Kepala Divisi Humas Polri Inspektur Jenderal Johnny Eddizon Isir. Foto- ANTARA/HO-Polri
Polri: Seluruh Tahanan di Rutan Bareskrim Negatif Narkoba
Achmad Zulfikar Fazli • 12 August 2026 13:21
Jakarta: Polri menepis isu adanya peredaran narkoba di Rumah Tahanan (Rutan) Bareskrim Polri. Seluruh tahanan sudah menjalani pemeriksaan dan tidak ditemukan indikasi penggunaan narkoba.
“Seluruh tahanan sudah dilakukan tes narkoba, khususnya mereka yang terkait perkara narkotika. Hasilnya semuanya negatif,” ujar Kabid Humas Polri Irjen Johnny Eddizon Isir, Jakarta, Rabu, 12 Agustus 2026.
Johnny mengatakan Polri tidak mengabaikan informasi yang beredar soal peredaran narkoba. Informasi tersebut akan dijadikan bahan evaluasi untuk memperketat pengawasan dan memperbaiki tata kelola Rutan Bareskrim.
Pihaknya juga telah melakukan inspeksi dan razia mendadak di Rutan Bareskrim Polri. Dalam sidak tersebut, ditemukan sejumlah dugaan pelanggaran dalam pengelolaan dan pengawasan tahanan.
Namun, dugaan pelanggaran tersebut terkait adanya petugas yang memberikan kesempatan kepada keluarga tahanan untuk melakukan kunjungan atau membesuk di luar jadwal. Petugas juga memberikan pelayanan kepada tahanan dengan menyediakan tempat atau dapur untuk membuat makanan dan kopi.
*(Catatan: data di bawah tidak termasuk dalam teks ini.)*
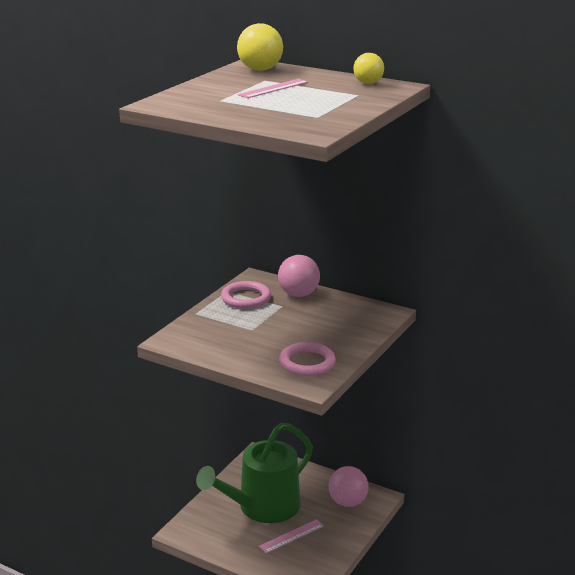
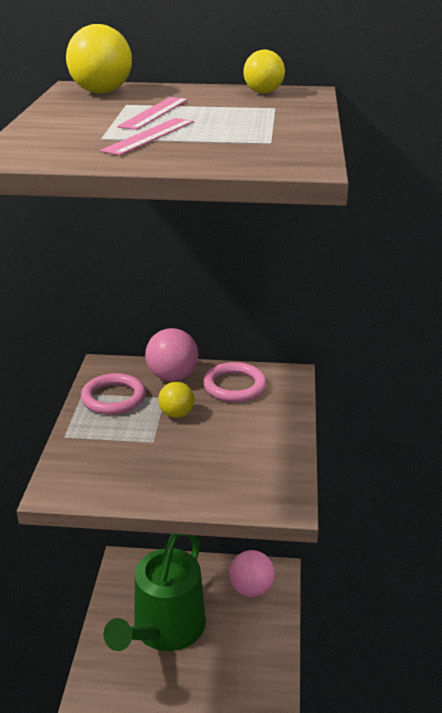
camera: 25 degrees left, 5 degrees up
pink ruler [259,519,324,553] -> pink ruler moved to [100,118,194,155]
pink ring [279,342,336,376] -> pink ring moved to [203,362,266,402]
none -> yellow ball [158,382,194,418]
Terkait temuan dugaan pelanggaran itu, Polri telah mengambil langkah internal. Mereka telah menjalani pemeriksaan di Divisi Profesi dan Pengamanan (Propam) Polri.
“Tentu setiap pelanggaran harus dipertanggungjawabkan sesuai dengan ketentuan yang berlaku,” kata Johnny.

Ilustrasi Gedung Bareskrim Polri. Dok. Istimewa
Selain penegakan disiplin terhadap petugas, pengawasan terhadap barang-barang yang masuk ke ruang tahanan, pelaksanaan jam kunjungan, serta kepatuhan terhadap prosedur penjagaan akan diperketat.
“Setiap temuan akan kami tindak lanjuti untuk memperbaiki pelaksanaan tugas penjagaan dan memastikan pengelolaan tahanan berjalan sesuai aturan,” kata Johnny.
Dia menegaskan Polri berkomitmen melakukan pembenahan secara terbuka. Pihaknya juga tidak menoleransi pelanggaran yang dilakukan petugas maupun tahanan.
“Prinsipnya, kalau memang ada pelanggaran, kami akui dan kami perbaiki,” ujar Johnny.